WHAT YOU HAVE TO DO — Print the data that follows without changing a single word.

= = =

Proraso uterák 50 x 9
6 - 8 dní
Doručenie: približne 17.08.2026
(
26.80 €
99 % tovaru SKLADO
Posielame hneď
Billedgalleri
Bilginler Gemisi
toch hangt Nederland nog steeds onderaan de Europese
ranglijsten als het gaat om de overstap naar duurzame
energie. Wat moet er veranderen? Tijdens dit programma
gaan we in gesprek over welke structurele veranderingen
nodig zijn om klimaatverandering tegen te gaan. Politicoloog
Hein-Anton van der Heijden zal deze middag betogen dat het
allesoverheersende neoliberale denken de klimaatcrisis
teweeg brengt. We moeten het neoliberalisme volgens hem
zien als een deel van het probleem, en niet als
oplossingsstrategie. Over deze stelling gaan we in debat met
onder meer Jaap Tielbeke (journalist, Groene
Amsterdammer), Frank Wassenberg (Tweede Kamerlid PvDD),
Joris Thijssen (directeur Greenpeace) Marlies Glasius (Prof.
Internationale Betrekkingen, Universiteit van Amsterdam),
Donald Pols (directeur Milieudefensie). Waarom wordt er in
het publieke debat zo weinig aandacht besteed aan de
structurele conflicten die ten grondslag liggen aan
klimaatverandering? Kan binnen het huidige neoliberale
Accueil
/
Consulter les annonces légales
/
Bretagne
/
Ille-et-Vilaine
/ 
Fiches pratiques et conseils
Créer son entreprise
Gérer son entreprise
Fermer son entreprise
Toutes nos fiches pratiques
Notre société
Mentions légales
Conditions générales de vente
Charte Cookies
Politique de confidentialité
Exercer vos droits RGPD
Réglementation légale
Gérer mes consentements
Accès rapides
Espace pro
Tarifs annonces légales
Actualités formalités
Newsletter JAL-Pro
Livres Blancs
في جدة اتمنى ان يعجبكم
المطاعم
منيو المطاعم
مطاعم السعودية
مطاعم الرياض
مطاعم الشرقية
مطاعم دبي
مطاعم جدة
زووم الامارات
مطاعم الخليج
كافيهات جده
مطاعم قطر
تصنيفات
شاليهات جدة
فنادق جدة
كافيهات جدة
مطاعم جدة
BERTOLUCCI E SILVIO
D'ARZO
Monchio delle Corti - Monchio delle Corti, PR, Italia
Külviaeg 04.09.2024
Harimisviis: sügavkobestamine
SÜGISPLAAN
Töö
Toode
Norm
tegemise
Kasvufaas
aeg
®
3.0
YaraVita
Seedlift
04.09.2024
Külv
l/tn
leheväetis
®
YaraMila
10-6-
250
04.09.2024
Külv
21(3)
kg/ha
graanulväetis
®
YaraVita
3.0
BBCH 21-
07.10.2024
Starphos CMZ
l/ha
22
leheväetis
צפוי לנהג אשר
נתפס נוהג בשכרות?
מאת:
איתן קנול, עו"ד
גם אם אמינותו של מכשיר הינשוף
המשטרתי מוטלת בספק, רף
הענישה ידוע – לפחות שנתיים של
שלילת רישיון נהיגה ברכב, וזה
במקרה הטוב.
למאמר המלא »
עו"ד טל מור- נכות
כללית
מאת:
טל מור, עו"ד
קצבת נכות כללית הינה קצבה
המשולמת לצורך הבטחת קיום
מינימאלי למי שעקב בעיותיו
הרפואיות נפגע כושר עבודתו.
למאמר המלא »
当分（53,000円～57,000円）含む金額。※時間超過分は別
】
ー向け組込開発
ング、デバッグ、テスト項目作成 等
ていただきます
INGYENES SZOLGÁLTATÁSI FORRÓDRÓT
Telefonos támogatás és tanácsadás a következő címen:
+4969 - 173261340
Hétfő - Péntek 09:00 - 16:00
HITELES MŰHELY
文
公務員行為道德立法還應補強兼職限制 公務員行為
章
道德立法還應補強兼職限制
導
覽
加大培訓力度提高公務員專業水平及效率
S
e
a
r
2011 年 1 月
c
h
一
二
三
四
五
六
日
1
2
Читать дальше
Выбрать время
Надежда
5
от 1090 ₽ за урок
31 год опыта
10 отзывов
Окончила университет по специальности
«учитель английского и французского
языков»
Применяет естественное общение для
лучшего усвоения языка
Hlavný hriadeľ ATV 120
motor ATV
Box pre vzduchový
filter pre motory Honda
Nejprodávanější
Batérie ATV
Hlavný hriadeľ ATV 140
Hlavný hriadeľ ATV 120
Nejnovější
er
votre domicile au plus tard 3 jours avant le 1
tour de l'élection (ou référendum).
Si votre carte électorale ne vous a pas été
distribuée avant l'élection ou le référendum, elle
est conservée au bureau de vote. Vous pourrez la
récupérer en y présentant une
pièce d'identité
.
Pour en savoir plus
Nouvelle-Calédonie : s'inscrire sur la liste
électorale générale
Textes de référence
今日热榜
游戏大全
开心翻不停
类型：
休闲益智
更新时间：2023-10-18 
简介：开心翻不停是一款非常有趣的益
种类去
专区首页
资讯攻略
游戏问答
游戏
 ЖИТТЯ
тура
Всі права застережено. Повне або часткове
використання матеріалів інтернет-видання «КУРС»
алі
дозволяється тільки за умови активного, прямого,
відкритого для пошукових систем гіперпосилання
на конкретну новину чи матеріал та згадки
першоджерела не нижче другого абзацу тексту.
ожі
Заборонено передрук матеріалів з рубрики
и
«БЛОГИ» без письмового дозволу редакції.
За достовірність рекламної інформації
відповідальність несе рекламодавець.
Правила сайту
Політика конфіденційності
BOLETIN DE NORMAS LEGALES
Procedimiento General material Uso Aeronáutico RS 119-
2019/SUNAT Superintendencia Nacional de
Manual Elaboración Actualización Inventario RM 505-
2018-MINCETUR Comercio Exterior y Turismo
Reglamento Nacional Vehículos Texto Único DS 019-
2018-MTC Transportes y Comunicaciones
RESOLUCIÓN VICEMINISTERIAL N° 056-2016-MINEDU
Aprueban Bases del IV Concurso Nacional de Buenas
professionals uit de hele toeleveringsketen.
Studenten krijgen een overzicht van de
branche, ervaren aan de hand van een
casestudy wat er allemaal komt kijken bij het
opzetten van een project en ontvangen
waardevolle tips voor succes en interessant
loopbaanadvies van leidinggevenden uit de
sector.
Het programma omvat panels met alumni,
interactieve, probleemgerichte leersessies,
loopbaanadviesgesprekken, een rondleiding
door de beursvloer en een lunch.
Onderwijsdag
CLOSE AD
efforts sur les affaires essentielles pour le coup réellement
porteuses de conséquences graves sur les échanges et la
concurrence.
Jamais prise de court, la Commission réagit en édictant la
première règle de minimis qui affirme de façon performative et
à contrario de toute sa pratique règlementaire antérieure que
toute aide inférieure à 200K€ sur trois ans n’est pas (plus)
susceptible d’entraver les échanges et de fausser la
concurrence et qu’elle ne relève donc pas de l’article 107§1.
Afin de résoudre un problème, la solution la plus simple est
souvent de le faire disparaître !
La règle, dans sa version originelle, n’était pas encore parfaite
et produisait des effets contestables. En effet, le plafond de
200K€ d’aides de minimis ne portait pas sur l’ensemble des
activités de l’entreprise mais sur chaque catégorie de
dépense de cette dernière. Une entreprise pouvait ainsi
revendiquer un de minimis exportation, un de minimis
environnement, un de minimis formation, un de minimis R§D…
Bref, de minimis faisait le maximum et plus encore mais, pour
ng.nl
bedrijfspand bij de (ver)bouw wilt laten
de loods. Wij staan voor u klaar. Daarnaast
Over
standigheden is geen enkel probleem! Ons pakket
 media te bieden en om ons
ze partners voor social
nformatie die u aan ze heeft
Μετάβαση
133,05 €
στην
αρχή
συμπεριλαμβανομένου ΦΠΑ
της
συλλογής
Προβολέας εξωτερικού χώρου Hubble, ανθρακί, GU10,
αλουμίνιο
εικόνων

= = =

EXERCISE RESPONSE —
Proraso uterák 50 x 9
6 - 8 dní
Doručenie: približne 17.08.2026
(
26.80 €
99 % tovaru SKLADO
Posielame hneď
Billedgalleri
Bilginler Gemisi
toch hangt Nederland nog steeds onderaan de Europese
ranglijsten als het gaat om de overstap naar duurzame
energie. Wat moet er veranderen? Tijdens dit programma
gaan we in gesprek over welke structurele veranderingen
nodig zijn om klimaatverandering tegen te gaan. Politicoloog
Hein-Anton van der Heijden zal deze middag betogen dat het
allesoverheersende neoliberale denken de klimaatcrisis
teweeg brengt. We moeten het neoliberalisme volgens hem
zien als een deel van het probleem, en niet als
oplossingsstrategie. Over deze stelling gaan we in debat met
onder meer Jaap Tielbeke (journalist, Groene
Amsterdammer), Frank Wassenberg (Tweede Kamerlid PvDD),
Joris Thijssen (directeur Greenpeace) Marlies Glasius (Prof.
Internationale Betrekkingen, Universiteit van Amsterdam),
Donald Pols (directeur Milieudefensie). Waarom wordt er in
het publieke debat zo weinig aandacht besteed aan de
structurele conflicten die ten grondslag liggen aan
klimaatverandering? Kan binnen het huidige neoliberale
Accueil
/
Consulter les annonces légales
/
Bretagne
/
Ille-et-Vilaine
/ 
Fiches pratiques et conseils
Créer son entreprise
Gérer son entreprise
Fermer son entreprise
Toutes nos fiches pratiques
Notre société
Mentions légales
Conditions générales de vente
Charte Cookies
Politique de confidentialité
Exercer vos droits RGPD
Réglementation légale
Gérer mes consentements
Accès rapides
Espace pro
Tarifs annonces légales
Actualités formalités
Newsletter JAL-Pro
Livres Blancs
في جدة اتمنى ان يعجبكم
المطاعم
منيو المطاعم
مطاعم السعودية
مطاعم الرياض
مطاعم الشرقية
مطاعم دبي
مطاعم جدة
زووم الامارات
مطاعم الخليج
كافيهات جده
مطاعم قطر
تصنيفات
شاليهات جدة
فنادق جدة
كافيهات جدة
مطاعم جدة
BERTOLUCCI E SILVIO
D'ARZO
Monchio delle Corti - Monchio delle Corti, PR, Italia
Külviaeg 04.09.2024
Harimisviis: sügavkobestamine
SÜGISPLAAN
Töö
Toode
Norm
tegemise
Kasvufaas
aeg
®
3.0
YaraVita
Seedlift
04.09.2024
Külv
l/tn
leheväetis
®
YaraMila
10-6-
250
04.09.2024
Külv
21(3)
kg/ha
graanulväetis
®
YaraVita
3.0
BBCH 21-
07.10.2024
Starphos CMZ
l/ha
22
leheväetis
צפוי לנהג אשר
נתפס נוהג בשכרות?
מאת:
איתן קנול, עו"ד
גם אם אמינותו של מכשיר הינשוף
המשטרתי מוטלת בספק, רף
הענישה ידוע – לפחות שנתיים של
שלילת רישיון נהיגה ברכב, וזה
במקרה הטוב.
למאמר המלא »
עו"ד טל מור- נכות
כללית
מאת:
טל מור, עו"ד
קצבת נכות כללית הינה קצבה
המשולמת לצורך הבטחת קיום
מינימאלי למי שעקב בעיותיו
הרפואיות נפגע כושר עבודתו.
למאמר המלא »
当分（53,000円～57,000円）含む金額。※時間超過分は別
】
ー向け組込開発
ング、デバッグ、テスト項目作成 等
ていただきます
INGYENES SZOLGÁLTATÁSI FORRÓDRÓT
Telefonos támogatás és tanácsadás a következő címen:
+4969 - 173261340
Hétfő - Péntek 09:00 - 16:00
HITELES MŰHELY
文
公務員行為道德立法還應補強兼職限制 公務員行為
章
道德立法還應補強兼職限制
導
覽
加大培訓力度提高公務員專業水平及效率
S
e
a
r
2011 年 1 月
c
h
一
二
三
四
五
六
日
1
2
Читать дальше
Выбрать время
Надежда
5
от 1090 ₽ за урок
31 год опыта
10 отзывов
Окончила университет по специальности
«учитель английского и французского
языков»
Применяет естественное общение для
лучшего усвоения языка
Hlavný hriadeľ ATV 120
motor ATV
Box pre vzduchový
filter pre motory Honda
Nejprodávanější
Batérie ATV
Hlavný hriadeľ ATV 140
Hlavný hriadeľ ATV 120
Nejnovější
er
votre domicile au plus tard 3 jours avant le 1
tour de l'élection (ou référendum).
Si votre carte électorale ne vous a pas été
distribuée avant l'élection ou le référendum, elle
est conservée au bureau de vote. Vous pourrez la
récupérer en y présentant une
pièce d'identité
.
Pour en savoir plus
Nouvelle-Calédonie : s'inscrire sur la liste
électorale générale
Textes de référence
今日热榜
游戏大全
开心翻不停
类型：
休闲益智
更新时间：2023-10-18 
简介：开心翻不停是一款非常有趣的益
种类去
专区首页
资讯攻略
游戏问答
游戏
 ЖИТТЯ
тура
Всі права застережено. Повне або часткове
використання матеріалів інтернет-видання «КУРС»
алі
дозволяється тільки за умови активного, прямого,
відкритого для пошукових систем гіперпосилання
на конкретну новину чи матеріал та згадки
першоджерела не нижче другого абзацу тексту.
ожі
Заборонено передрук матеріалів з рубрики
и
«БЛОГИ» без письмового дозволу редакції.
За достовірність рекламної інформації
відповідальність несе рекламодавець.
Правила сайту
Політика конфіденційності
BOLETIN DE NORMAS LEGALES
Procedimiento General material Uso Aeronáutico RS 119-
2019/SUNAT Superintendencia Nacional de
Manual Elaboración Actualización Inventario RM 505-
2018-MINCETUR Comercio Exterior y Turismo
Reglamento Nacional Vehículos Texto Único DS 019-
2018-MTC Transportes y Comunicaciones
RESOLUCIÓN VICEMINISTERIAL N° 056-2016-MINEDU
Aprueban Bases del IV Concurso Nacional de Buenas
professionals uit de hele toeleveringsketen.
Studenten krijgen een overzicht van de
branche, ervaren aan de hand van een
casestudy wat er allemaal komt kijken bij het
opzetten van een project en ontvangen
waardevolle tips voor succes en interessant
loopbaanadvies van leidinggevenden uit de
sector.
Het programma omvat panels met alumni,
interactieve, probleemgerichte leersessies,
loopbaanadviesgesprekken, een rondleiding
door de beursvloer en een lunch.
Onderwijsdag
CLOSE AD
efforts sur les affaires essentielles pour le coup réellement
porteuses de conséquences graves sur les échanges et la
concurrence.
Jamais prise de court, la Commission réagit en édictant la
première règle de minimis qui affirme de façon performative et
à contrario de toute sa pratique règlementaire antérieure que
toute aide inférieure à 200K€ sur trois ans n’est pas (plus)
susceptible d’entraver les échanges et de fausser la
concurrence et qu’elle ne relève donc pas de l’article 107§1.
Afin de résoudre un problème, la solution la plus simple est
souvent de le faire disparaître !
La règle, dans sa version originelle, n’était pas encore parfaite
et produisait des effets contestables. En effet, le plafond de
200K€ d’aides de minimis ne portait pas sur l’ensemble des
activités de l’entreprise mais sur chaque catégorie de
dépense de cette dernière. Une entreprise pouvait ainsi
revendiquer un de minimis exportation, un de minimis
environnement, un de minimis formation, un de minimis R§D…
Bref, de minimis faisait le maximum et plus encore mais, pour
ng.nl
bedrijfspand bij de (ver)bouw wilt laten
de loods. Wij staan voor u klaar. Daarnaast
Over
standigheden is geen enkel probleem! Ons pakket
 media te bieden en om ons
ze partners voor social
nformatie die u aan ze heeft
Μετάβαση
133,05 €
στην
αρχή
συμπεριλαμβανομένου ΦΠΑ
της
συλλογής
Προβολέας εξωτερικού χώρου Hubble, ανθρακί, GU10,
αλουμίνιο
εικόνων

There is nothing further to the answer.